Marilois let the here and the there rest in her mind, until they balanced properly. And then she took a step.

Into the Examination Room.

Where Uriah Stoop waited for her. "Marilois Friend, Wizard in good standing, it is your Examination Day."

Every so often, a Wizard required recertification. Unlike most other professions with similar recertification requirements, the Order gave no set time interval.

Just a feeling in your mind, the kind Marilois had felt this morning, that the time had come. "Yes," Marilois answered.

"You swear that you've kept to the Ethics of our Order?"

"Yes." The Promise, the one that she and her brethren had all sworn to on first gaining their titles.

"You have maintained and broadened your Learning?" Education, of the world and how it moved. Of people, and how they lived.

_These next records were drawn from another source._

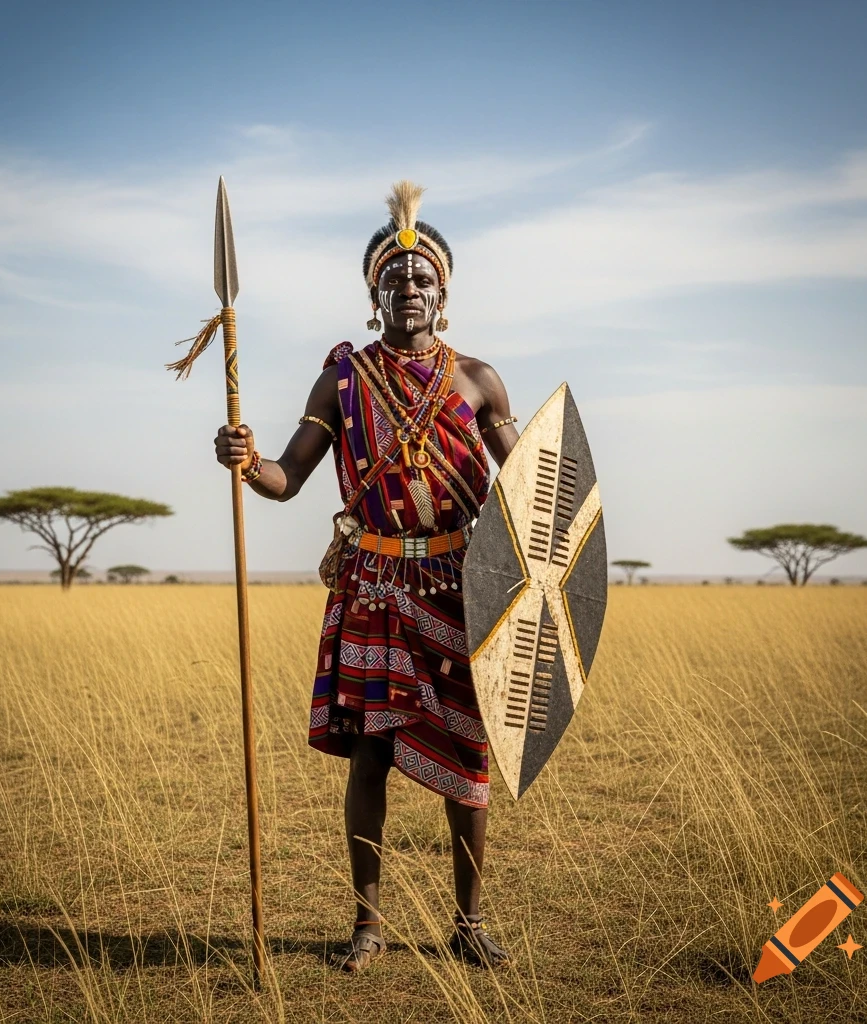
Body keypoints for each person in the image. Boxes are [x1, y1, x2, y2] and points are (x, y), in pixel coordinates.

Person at [214, 181, 520, 972]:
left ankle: (469, 921)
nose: (409, 289)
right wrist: (249, 464)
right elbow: (288, 476)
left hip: (460, 588)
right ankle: (367, 925)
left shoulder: (479, 381)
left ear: (443, 293)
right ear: (374, 292)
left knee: (470, 756)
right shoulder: (342, 381)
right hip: (374, 590)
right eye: (395, 278)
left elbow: (535, 486)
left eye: (423, 279)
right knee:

Of herself, and how she belonged, or didn't, to this world. "I have."

"And I'll happily swear to your passage of the Trials," Uriah said. "How'd you like the snowfall? I thought it turned out rather well for June."

Marilois smiled. "You did well, old friend."

"Go ahead and sign."

She did that, thrilling at the scratch of the quill on the parchment. Online classes and cell phones were as much a part of their Order's lives as they were for the sleeping world.

But the Trials, and the feel of the quill on the parchment as Marilois attested to her dedication to the Order and their craft... Some things couldn't be replaced by digital tools.

"Do you have time for a drink?" she asked Uriah.

"Oh, I think I can slip away," he answered. "Paul's due next, but not for another couple of hours. There just aren't that many flights this way from Hawaii."

The two wizards headed for the bar and the companionship of their fellows.

****

Back home, Georgina woke from her evening nap with a Realization. When she fully understood the idea in her mind, Georgina flapped around the house in excitement.

Her friends gathered at her roost, once Georgina's excitement woke them from their own sleep. "Tell us, tell us," Osiris begged.

"She passed," Georgina cried, flapping her wings.

"Well, of course she did," Osiris answered. He started grooming himself to show how unnervous he had been.

Theo snorted, and then shared a knowing look with the parrot before trotting off to find his warm bed again. "She'll be back tomorrow then?"

"Yes," the parrot answered. "But don't expect an early arrival. She and Uriah have opened a bottle." The parrot, and then the dog and the cat as their connection to their human partner caught up with the parrot's longer experience, shared the warm taste of well-aged whisky.

"Oh that's nice," Theo said. "Yeah, it'll be a late night."